The war has destroyed much of Syria but the shortages are also evidence of the war economy and banditry that continues to plague the country, including areas that have been reclaimed by the government or witnessed little violence.

The plight of civilians is often sidelined when realpolitik and the machinations of greater powers are at play

In the long run, they present a stark problem for the Assad regime. It is a sign that it can no longer afford even the basic guarantees that its citizens once took for granted. A common if simplistic refrain often heard in discussions about Syria is why citizens rose up if they had clean water, subsidised bread, healthcare and free education.

Now, the lines snaking around diesel fuel trucks, declining school enrollment rates and the flight of the country's doctors abroad belie a sad and dangerous truth – Syria's government can no longer provide for its citizens, who have already lost so much.

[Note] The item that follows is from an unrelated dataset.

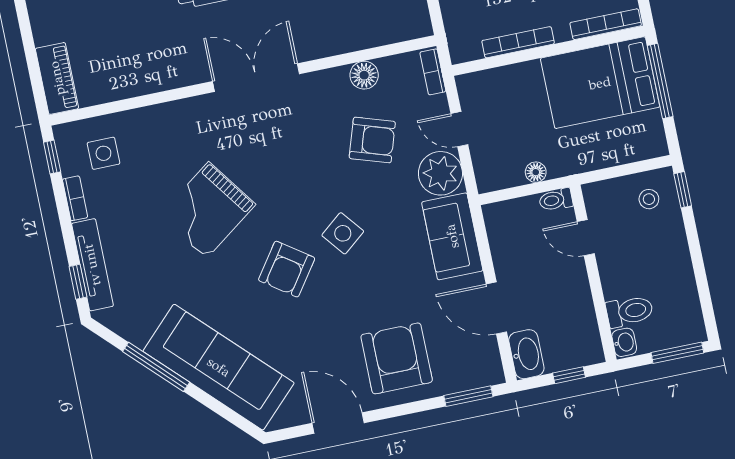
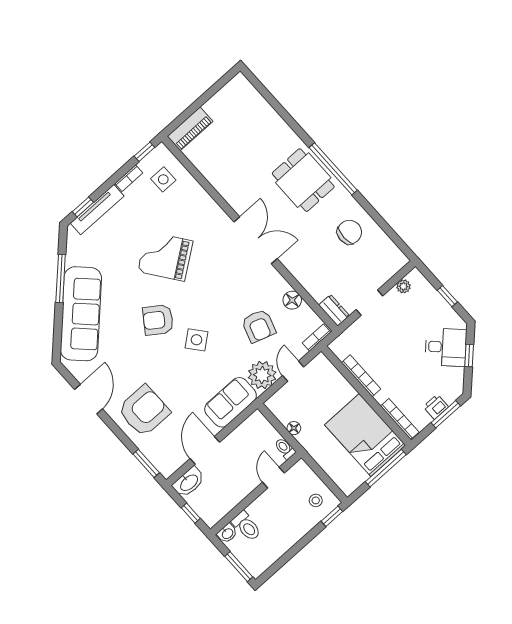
dresser: (410, 27) -> (334, 310), added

The plight of civilians is often sidelined when realpolitik and the machinations of greater powers are at play. Despite the shocking levels of poverty and hunger, even in areas that have seen little violence, not to mention the threat of detention by Assad’s security apparatus, European countries continue to uphold measures that deter those fleeing the war and actively encourage the return to Syria of those who sought refuge on their shores.

This short-term political expediency is nothing less than a cruel deliverance into further desperation, loss and dispossession.

But the other pressing question is this – what will happen when the guns and bombs fall silent? With its battlefield victories, Assad’s regime is loath to reach any compromise with its opponents. Its intransigence could limit the influx of reconstruction aid, of which some $400 billion might be needed.

If that happens, what then? The war in Syria may be winding down, with half a million dead and half the country displaced, all to keep one man in power. But if the hunger pangs persist and the warmth of homes keeps dissipating, what will an ensuing revolt of the poor and hungry look like?

One thing is for sure: an impoverished Syria is unlikely to remain peaceful or stable for long.